Makoko, la “Venise de Lagos” : une ville dans la ville
Perché au bord du lagon de Lagos, Makoko est bien plus qu’un simple quartier de la mégapole nigériane. Surnommé parfois la “Venise de Lagos”, Makoko incarne une symbiose fascinante entre résilience humaine et défis urbains. Bien que souvent décrit comme un bidonville, ce quartier flottant raconte une histoire riche, mêlant traditions ancestrales, marginalisation, et ingéniosité communautaire.
Makoko a vu le jour au XIXe siècle en tant que modeste communauté de pêcheurs. Aujourd’hui, il s’est transformé en une agglomération dense, habitée par environ 250 000 personnes, bien que les chiffres exacts soient difficiles à établir. Le quartier est divisé en deux parties : une zone terrestre, où les habitations sont construites sur des terres fermes, et une zone aquatique, où les maisons sur pilotis s’élèvent au-dessus des eaux troubles du lagon.
La majorité des habitants sont issus de groupes ethniques tels que les Egun et les Yoruba, dont les traditions sont profondément ancrées dans la pêche et la vie aquatique. Dans la partie flottante, les pirogues remplacent les voitures : elles servent de moyen de transport, de commerce, et même d’habitations.
Makoko est un microcosme à la fois autonome et marginalisé. Dans ce quartier, l’accès aux infrastructures de base est limité : l’eau potable, l’électricité, et les services sanitaires sont rares, voire inexistants. Les habitants doivent souvent improviser pour répondre à leurs besoins quotidiens, utilisant des ressources locales et recyclant les déchets pour construire et réparer leurs maisons.
L’éducation est un autre défi majeur. Malgré cela, des initiatives locales comme l’école flottante de Makoko – une structure novatrice et durable – témoignent de la créativité et de la détermination des habitants à offrir un avenir meilleur à leurs enfants.

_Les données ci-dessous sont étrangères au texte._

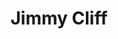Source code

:---
title: "Jimmy Cliff"
summary: "James Chambers OM , known professionally as Jimmy Cliff, is a Jamaican ska, rocksteady, reggae and soul musician, multi-instrumentalist, singer, and actor. He is the only living reggae musician to hold the Order of Merit, the highest honour that can be granted by the Jamaican government for achievements in the arts and sciences. Cliff is best known among mainstream audiences for songs such as \"Many Rivers to Cross\", \"You Can Get It If You Really Want\", \"The Harder They Come\", \"Reggae Night\", and \"Hakuna Matata\", and his covers of Cat Stevens's \"Wild World\" and Johnny Nash's \"I Can See Clearly Now\" from the film Cool Runnings. He starred in the film The Harder They Come, which helped popularize reggae around the world, and Club Paradise. Cliff was one of five performers inducted into the Rock and Roll Hall of Fame in 2010."
image: "jimmy-cliff.jpg"
apple_music_artist_url: "https://music.apple.com/gb/artist/jimmy-cliff/30804"
wikipedia_url: "https://en.wikipedia.org/wiki/Jimmy_Cliff"
---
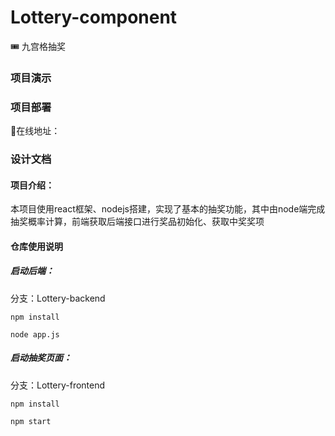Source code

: # Lottery-component
🎟 九宫格抽奖

### 项目演示



### 项目部署

:link:在线地址：

### 设计文档

#### 项目介绍：

本项目使用react框架、nodejs搭建，实现了基本的抽奖功能，其中由node端完成抽奖概率计算，前端获取后端接口进行奖品初始化、获取中奖奖项

#### 仓库使用说明

##### 启动后端：

分支：Lottery-backend

`npm install` 

`node app.js` 

##### 启动抽奖页面：

分支：Lottery-frontend

`npm install` 

`npm start` 




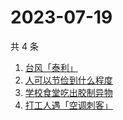 # 2023-07-19

共 4 条

<!-- BEGIN -->
<!-- 最后更新时间 Wed Jul 19 2023 06:08:13 GMT+0800 (China Standard Time) -->

1. [台风「泰利」](https://www.zhihu.com/search?q=台风「泰利」)
1. [人可以节俭到什么程度](https://www.zhihu.com/search?q=人可以节俭到什么程度)
1. [学校食堂吃出胶制异物](https://www.zhihu.com/search?q=学校食堂吃出胶制异物)
1. [打工人遇「空调刺客」](https://www.zhihu.com/search?q=打工人遇「空调刺客」)

<!-- END -->
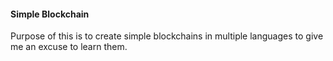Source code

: #### Simple Blockchain

Purpose of this is to create simple blockchains in multiple languages to give me an excuse to learn them.
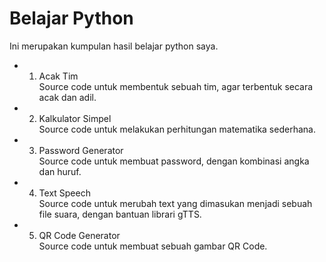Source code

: # Belajar Python

Ini merupakan kumpulan hasil belajar python saya.
- 1. Acak Tim\
   Source code untuk membentuk sebuah tim, agar terbentuk secara acak dan adil.

- 2. Kalkulator Simpel\
   Source code untuk melakukan perhitungan matematika sederhana.

- 3. Password Generator\
   Source code untuk membuat password, dengan kombinasi angka dan huruf.

- 4. Text Speech\
   Source code untuk merubah text yang dimasukan menjadi sebuah file suara, dengan bantuan librari gTTS.

- 5. QR Code Generator\
   Source code untuk membuat sebuah gambar QR Code.
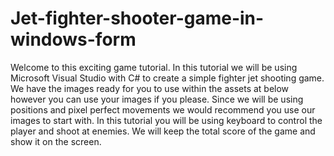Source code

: # Jet-fighter-shooter-game-in-windows-form
Welcome to this exciting game tutorial. In this tutorial we will be using Microsoft Visual Studio with C# to create a simple fighter jet shooting game. We have the images ready for you to use within the assets at below however you can use your images if you please. Since we will be using positions and pixel perfect movements we would recommend you use our images to start with.  In this tutorial you will be using keyboard to control the player and shoot at enemies. We will keep the total score of the game and show it on the screen.
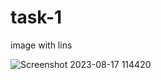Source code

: # task-1
 image with lins

![Screenshot 2023-08-17 114420](https://github.com/nitinlabana/task-1/assets/67837026/ff24d794-7a63-442e-a801-f0a8daf5817c)
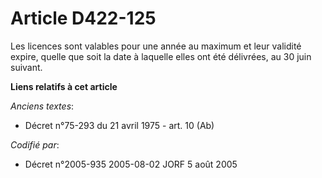 # Article D422-125

Les licences sont valables pour une année au maximum et leur validité expire, quelle que soit la date à laquelle elles ont
été délivrées, au 30 juin suivant.

**Liens relatifs à cet article**

_Anciens textes_:

  - Décret n°75-293 du 21 avril 1975 - art. 10 (Ab)

_Codifié par_:

  - Décret n°2005-935 2005-08-02 JORF 5 août 2005
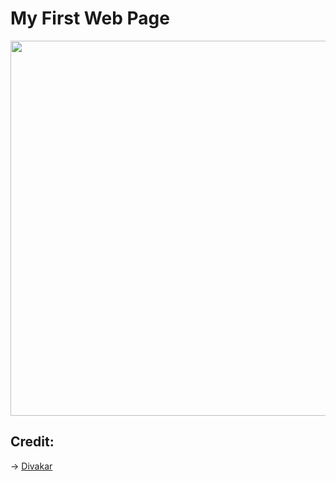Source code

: # My First Web Page


<img src="https://telegra.ph/file/e61f8e431d3c88320d225.jpg" alt="" width="600" height="600">




## Credit:
   -> [Divakar](https://www.instagram.com/divakar__str)
   
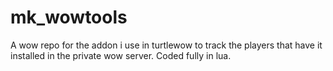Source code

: # mk_wowtools
A wow repo for the addon i use in turtlewow to track the players that have it installed in the private wow server.  Coded fully in lua.
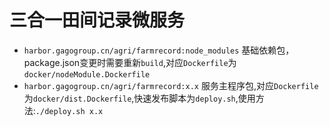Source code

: # 三合一田间记录微服务

- `harbor.gagogroup.cn/agri/farmrecord:node_modules` 基础依赖包，package.json变更时需要重新`build`,对应`Dockerfile`为`docker/nodeModule.Dockerfile`
- `harbor.gagogroup.cn/agri/farmrecord:x.x` 服务主程序包,对应`Dockerfile`为`docker/dist.Dockerfile`,快速发布脚本为`deploy.sh`,使用方法:`./deploy.sh x.x`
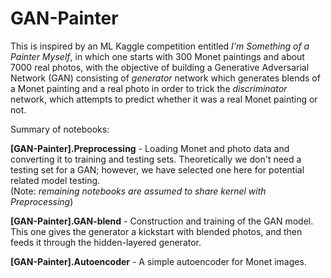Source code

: # GAN-Painter

This is inspired by an ML Kaggle competition entitled *I'm Something of a Painter Myself*, in which one starts with 300 Monet paintings and about 7000 real photos, with the objective of building a Generative Adversarial Network (GAN) consisting of *generator* network which generates blends of a Monet painting and a real photo in order to trick the *discriminator* network, which attempts to predict whether it was a real Monet painting or not. 

Summary of notebooks:

**[GAN-Painter].Preprocessing** - Loading Monet and photo data and converting it to training and testing sets.  Theoretically we don't need a testing set for a GAN; however, we have selected one here for potential related model testing.<br>
(Note: *remaining notebooks are assumed to share kernel with Preprocessing*)

**[GAN-Painter].GAN-blend** - Construction and training of the GAN model.  This one gives the generator a kickstart with blended photos, and then feeds it through the hidden-layered generator.  

**[GAN-Painter].Autoencoder** - A simple autoencoder for Monet images.
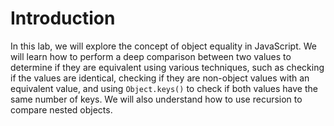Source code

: # Introduction

In this lab, we will explore the concept of object equality in JavaScript. We will learn how to perform a deep comparison between two values to determine if they are equivalent using various techniques, such as checking if the values are identical, checking if they are non-object values with an equivalent value, and using `Object.keys()` to check if both values have the same number of keys. We will also understand how to use recursion to compare nested objects.
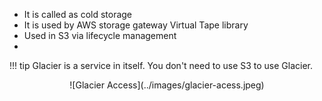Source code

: - It is called as cold storage
- It is used by AWS storage gateway Virtual Tape library
- Used in S3 via lifecycle management
- 

!!! tip
    Glacier is a service in itself. You don't need to use S3 to use Glacier.

<center>![Glacier Access](../images/glacier-acess.jpeg)</center>

    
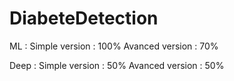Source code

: # DiabeteDetection

ML :
Simple version : 100%
Avanced version : 70%

Deep :
Simple version : 50%
Avanced version : 50%
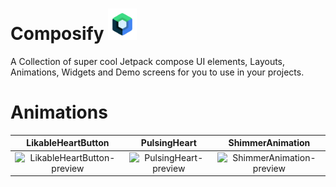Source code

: # Composify <img src="/assets/compose_icon.png" alt="Compose" height="50"/>
A Collection of super cool Jetpack compose UI elements, Layouts, Animations, Widgets and Demo screens for you to use in your projects.

# Animations
LikableHeartButton         | PulsingHeart             | ShimmerAnimation
:-------------------------:|:-------------------------:|:-------------------------: 
![LikableHeartButton-preview](https://user-images.githubusercontent.com/85388413/194551143-9eecd180-b18c-47d0-940b-dbefdd140168.gif) | ![PulsingHeart-preview](https://user-images.githubusercontent.com/85388413/194552002-978d0734-1cc5-4b61-b70a-f7a68354b437.gif) | ![ShimmerAnimation-preview](https://user-images.githubusercontent.com/85388413/194581448-3f2e60fd-2553-40d5-9589-05edb02b22d6.gif)


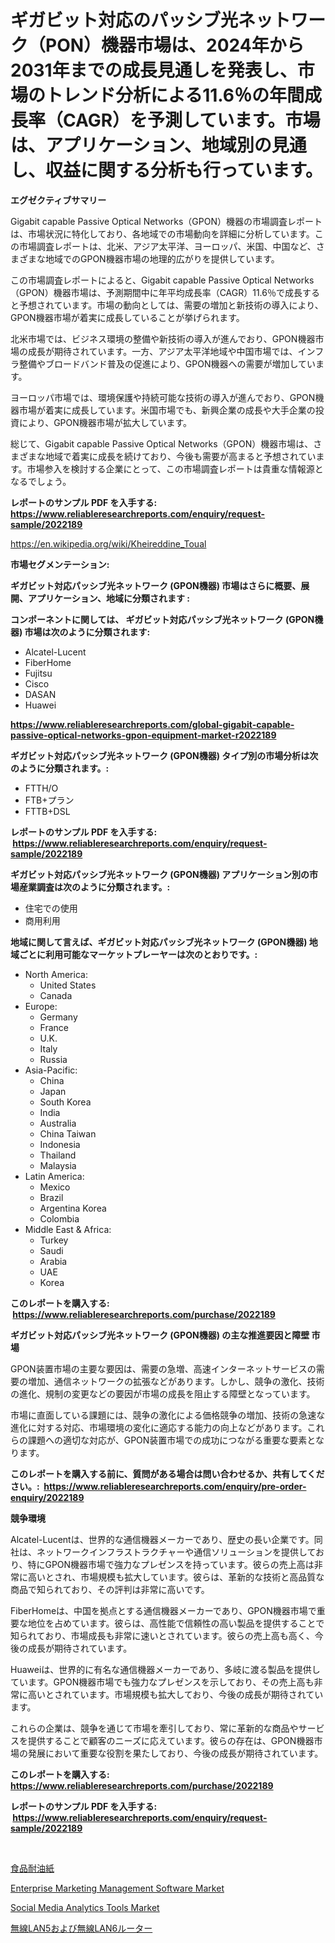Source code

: <p><h1>ギガビット対応のパッシブ光ネットワーク（PON）機器市場は、2024年から2031年までの成長見通しを発表し、市場のトレンド分析による11.6％の年間成長率（CAGR）を予測しています。市場は、アプリケーション、地域別の見通し、収益に関する分析も行っています。</h1></p><p><strong>エグゼクティブサマリー</strong></p>
<p><p>Gigabit capable Passive Optical Networks（GPON）機器の市場調査レポートは、市場状況に特化しており、各地域での市場動向を詳細に分析しています。この市場調査レポートは、北米、アジア太平洋、ヨーロッパ、米国、中国など、さまざまな地域でのGPON機器市場の地理的広がりを提供しています。</p><p>この市場調査レポートによると、Gigabit capable Passive Optical Networks（GPON）機器市場は、予測期間中に年平均成長率（CAGR）11.6％で成長すると予想されています。市場の動向としては、需要の増加と新技術の導入により、GPON機器市場が着実に成長していることが挙げられます。</p><p>北米市場では、ビジネス環境の整備や新技術の導入が進んでおり、GPON機器市場の成長が期待されています。一方、アジア太平洋地域や中国市場では、インフラ整備やブロードバンド普及の促進により、GPON機器への需要が増加しています。</p><p>ヨーロッパ市場では、環境保護や持続可能な技術の導入が進んでおり、GPON機器市場が着実に成長しています。米国市場でも、新興企業の成長や大手企業の投資により、GPON機器市場が拡大しています。</p><p>総じて、Gigabit capable Passive Optical Networks（GPON）機器市場は、さまざまな地域で着実に成長を続けており、今後も需要が高まると予想されています。市場参入を検討する企業にとって、この市場調査レポートは貴重な情報源となるでしょう。</p></p>
<p><strong>レポートのサンプル PDF を入手する: <a href="https://www.reliableresearchreports.com/enquiry/request-sample/2022189">https://www.reliableresearchreports.com/enquiry/request-sample/2022189</a></strong></p>
<p><a href="https://en.wikipedia.org/wiki/Kheireddine_Toual">https://en.wikipedia.org/wiki/Kheireddine_Toual</a></p>
<p><strong>市場セグメンテーション:</strong></p>
<p><strong> ギガビット対応パッシブ光ネットワーク (GPON機器) 市場はさらに概要、展開、アプリケーション、地域に分類されます :</strong></p>
<p><strong>コンポーネントに関しては、 ギガビット対応パッシブ光ネットワーク (GPON機器) 市場は次のように分類されます: &nbsp;</strong></p>
<p><ul><li>Alcatel-Lucent</li><li>FiberHome</li><li>Fujitsu</li><li>Cisco</li><li>DASAN</li><li>Huawei</li></ul></p>
<p><strong><a href="https://www.reliableresearchreports.com/global-gigabit-capable-passive-optical-networks-gpon-equipment-market-r2022189">https://www.reliableresearchreports.com/global-gigabit-capable-passive-optical-networks-gpon-equipment-market-r2022189</a></strong></p>
<p><strong> ギガビット対応パッシブ光ネットワーク (GPON機器) タイプ別の市場分析は次のように分類されます。:</strong></p>
<p><ul><li>FTTH/O</li><li>FTB+プラン</li><li>FTTB+DSL</li></ul></p>
<p><strong>レポートのサンプル PDF を入手する: &nbsp;<a href="https://www.reliableresearchreports.com/enquiry/request-sample/2022189">https://www.reliableresearchreports.com/enquiry/request-sample/2022189</a></strong></p>
<p><strong> ギガビット対応パッシブ光ネットワーク (GPON機器) アプリケーション別の市場産業調査は次のように分類されます。:</strong></p>
<p><ul><li>住宅での使用</li><li>商用利用</li></ul></p>
<p><strong>地域に関して言えば、ギガビット対応パッシブ光ネットワーク (GPON機器) 地域ごとに利用可能なマーケットプレーヤーは次のとおりです。:</strong></p>
<p><ul>
    <li>
        North America:
        <ul>
            <li>United States</li>
            <li>Canada</li>
        </ul>
    </li>
    <li>
        Europe:
        <ul>
            <li>Germany</li>
            <li>France</li>
            <li>U.K.</li>
            <li>Italy</li>
            <li>Russia</li>
        </ul>
    </li>
    <li>
        Asia-Pacific:
        <ul>
            <li>China</li>
            <li>Japan</li>
            <li>South Korea</li>
            <li>India</li>
            <li>Australia</li>
            <li>China Taiwan</li>
            <li>Indonesia</li>
            <li>Thailand</li>
            <li>Malaysia</li>
        </ul>
    </li>
    <li>
        Latin America:
        <ul>
            <li>Mexico</li>
            <li>Brazil</li>
            <li>Argentina Korea</li>
            <li>Colombia</li>
        </ul>
    </li>
    <li>
        Middle East & Africa:
        <ul>
            <li>Turkey</li>
            <li>Saudi</li>
            <li>Arabia</li>
            <li>UAE</li>
            <li>Korea</li>
        </ul>
    </li>
    </ul></p>
<p><strong>このレポートを購入する: &nbsp;<a href="https://www.reliableresearchreports.com/purchase/2022189">https://www.reliableresearchreports.com/purchase/2022189</a></strong></p>
<p><strong>ギガビット対応パッシブ光ネットワーク (GPON機器) の主な推進要因と障壁 市場</strong></p>
<p><p>GPON装置市場の主要な要因は、需要の急増、高速インターネットサービスの需要の増加、通信ネットワークの拡張などがあります。しかし、競争の激化、技術の進化、規制の変更などの要因が市場の成長を阻止する障壁となっています。</p><p>市場に直面している課題には、競争の激化による価格競争の増加、技術の急速な進化に対する対応、市場環境の変化に適応する能力の向上などがあります。これらの課題への適切な対応が、GPON装置市場での成功につながる重要な要素となります。</p></p>
<p><strong>このレポートを購入する前に、質問がある場合は問い合わせるか、共有してください。:&nbsp; <a href="https://www.reliableresearchreports.com/enquiry/pre-order-enquiry/2022189">https://www.reliableresearchreports.com/enquiry/pre-order-enquiry/2022189</a></strong></p>
<p><strong>競争環境</strong></p>
<p><p>Alcatel-Lucentは、世界的な通信機器メーカーであり、歴史の長い企業です。同社は、ネットワークインフラストラクチャーや通信ソリューションを提供しており、特にGPON機器市場で強力なプレゼンスを持っています。彼らの売上高は非常に高いとされ、市場規模も拡大しています。彼らは、革新的な技術と高品質な商品で知られており、その評判は非常に高いです。</p><p>FiberHomeは、中国を拠点とする通信機器メーカーであり、GPON機器市場で重要な地位を占めています。彼らは、高性能で信頼性の高い製品を提供することで知られており、市場成長も非常に速いとされています。彼らの売上高も高く、今後の成長が期待されています。</p><p>Huaweiは、世界的に有名な通信機器メーカーであり、多岐に渡る製品を提供しています。GPON機器市場でも強力なプレゼンスを示しており、その売上高も非常に高いとされています。市場規模も拡大しており、今後の成長が期待されています。</p><p>これらの企業は、競争を通じて市場を牽引しており、常に革新的な商品やサービスを提供することで顧客のニーズに応えています。彼らの存在は、GPON機器市場の発展において重要な役割を果たしており、今後の成長が期待されています。</p></p>
<p><strong>このレポートを購入する: &nbsp; <a href="https://www.reliableresearchreports.com/purchase/2022189">https://www.reliableresearchreports.com/purchase/2022189</a></strong></p>
<p><strong>レポートのサンプル PDF を入手する: &nbsp;<a href="https://www.reliableresearchreports.com/enquiry/request-sample/2022189">https://www.reliableresearchreports.com/enquiry/request-sample/2022189</a></strong><strong></strong></p>
<p>&nbsp;</p>
<p><p><a href="https://github.com/AylinBeier/Market-Research-Report-List-2/blob/main/7433944179530.md">食品耐油紙</a></p><p><a href="https://github.com/almainyongb/Market-Research-Report-List-1/blob/main/enterprise-marketing-management-software-market.md">Enterprise Marketing Management Software Market</a></p><p><a href="https://github.com/claudianurdin/Market-Research-Report-List-1/blob/main/social-media-analytics-tools-market.md">Social Media Analytics Tools Market</a></p><p><a href="https://github.com/VellaJacobi2023/Market-Research-Report-List-2/blob/main/6262299179529.md">無線LAN5および無線LAN6ルーター</a></p></p>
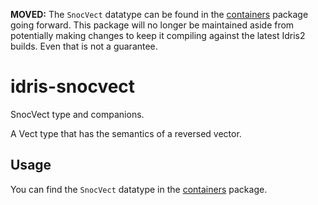 **MOVED:** The `SnocVect` datatype can be found in the [containers](https://github.com/idris-community/idris2-containers) package going forward. This package will no longer be maintained aside from potentially making changes to keep it compiling against the latest Idris2 builds. Even that is not a guarantee.

# idris-snocvect
SnocVect type and companions.

A Vect type that has the semantics of a reversed vector.

## Usage

You can find the `SnocVect` datatype in the [containers](https://github.com/idris-community/idris2-containers) package.
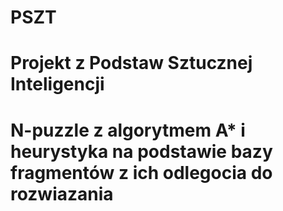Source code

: # PSZT
# Projekt z Podstaw Sztucznej Inteligencji
# N-puzzle z algorytmem A* i heurystyka na podstawie bazy fragmentów z ich odlegocia do rozwiazania
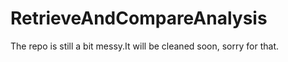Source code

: # RetrieveAndCompareAnalysis

The repo is still a bit messy.It will be cleaned soon, sorry for that.  

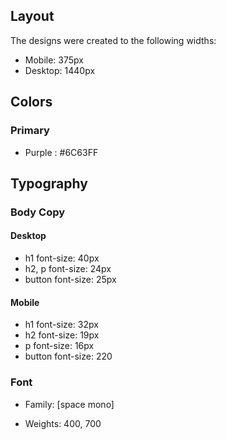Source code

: ## Layout

The designs were created to the following widths:

- Mobile: 375px
- Desktop: 1440px

## Colors

### Primary

- Purple : #6C63FF

## Typography

### Body Copy

#### Desktop 
- h1 font-size: 40px
- h2, p font-size: 24px 
- button font-size: 25px

#### Mobile
- h1 font-size: 32px
- h2 font-size: 19px
- p font-size: 16px
- button font-size: 220

### Font

- Family: [space mono] <link href='https://fonts.googleapis.com/css2?family=Space+Mono:wght@400;700&display=swap'>

- Weights: 400, 700
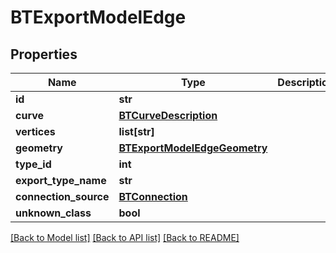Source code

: # BTExportModelEdge

## Properties
Name | Type | Description | Notes
------------ | ------------- | ------------- | -------------
**id** | **str** |  | [optional] 
**curve** | [**BTCurveDescription**](BTCurveDescription.md) |  | [optional] 
**vertices** | **list[str]** |  | [optional] 
**geometry** | [**BTExportModelEdgeGeometry**](BTExportModelEdgeGeometry.md) |  | [optional] 
**type_id** | **int** |  | [optional] 
**export_type_name** | **str** |  | [optional] 
**connection_source** | [**BTConnection**](BTConnection.md) |  | [optional] 
**unknown_class** | **bool** |  | [optional] 

[[Back to Model list]](../README.md#documentation-for-models) [[Back to API list]](../README.md#documentation-for-api-endpoints) [[Back to README]](../README.md)


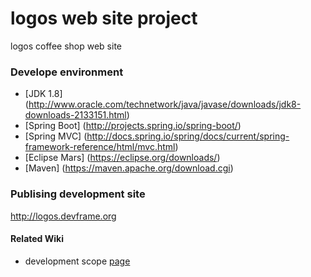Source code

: # logos web site project
logos coffee shop web site
### Develope environment
* [JDK 1.8] (http://www.oracle.com/technetwork/java/javase/downloads/jdk8-downloads-2133151.html)
* [Spring Boot] (http://projects.spring.io/spring-boot/)
* [Spring MVC] (http://docs.spring.io/spring/docs/current/spring-framework-reference/html/mvc.html)
* [Eclipse Mars] (https://eclipse.org/downloads/)
* [Maven] (https://maven.apache.org/download.cgi)


### Publising development site
http://logos.devframe.org


#### Related Wiki

* development scope [page](https://github.com/logostory/logostory-logos/wiki/Scope-of-development)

Le gouvernement nigérian a historiquement considéré Makoko comme un “problème urbain” plutôt qu’un patrimoine vivant. En 2012, une tentative d’expulsion massive a entraîné la démolition de plusieurs habitations flottantes, laissant des milliers de personnes sans abri. Ces actions ont mis en lumière le conflit entre la nécessité de moderniser Lagos et le droit des populations marginalisées à maintenir leur mode de vie.
Makoko est souvent stigmatisé comme un lieu de pauvreté et de dénuement. Pourtant, pour ses habitants, il représente une maison et un mode de vie qu’ils chérissent. La communauté a développé une forte solidarité interne, où chacun contribue à la survie collective.
Makoko est plus qu’un quartier surpeuplé ; il est un symbole de résilience face à l’adversité. Ses habitants, souvent invisibles aux yeux de la ville qui les entoure, incarnent une créativité et une capacité d’adaptation remarquables. À travers leur quotidien, ils défient les stéréotypes et illustrent comment une communauté peut prospérer dans des conditions précaires.
Le quartier attire également l’attention d’architectes, de chercheurs et d’artistes du monde entier, fascinés par son modèle de vie unique. Des projets de développement durable, comme la création d’habitations flottantes écologiques, pourraient transformer Makoko en une source d’inspiration pour d’autres régions du monde confrontées à la montée des eaux ou à des défis similaires.
Malgré son charme unique, Makoko reste confronté à de nombreuses incertitudes. La pression de l’urbanisation rapide et le manque de reconnaissance officielle menacent sa survie. Toutefois, les voix de ses habitants et des défenseurs de leur mode de vie continuent de plaider pour une intégration respectueuse de Makoko dans le développement de Lagos.
Makoko, cette “ville dans la ville”, n’est pas seulement un lieu : c’est une leçon sur l’ingéniosité humaine et la capacité de trouver de la beauté et de la communauté même dans les environnements les plus difficiles.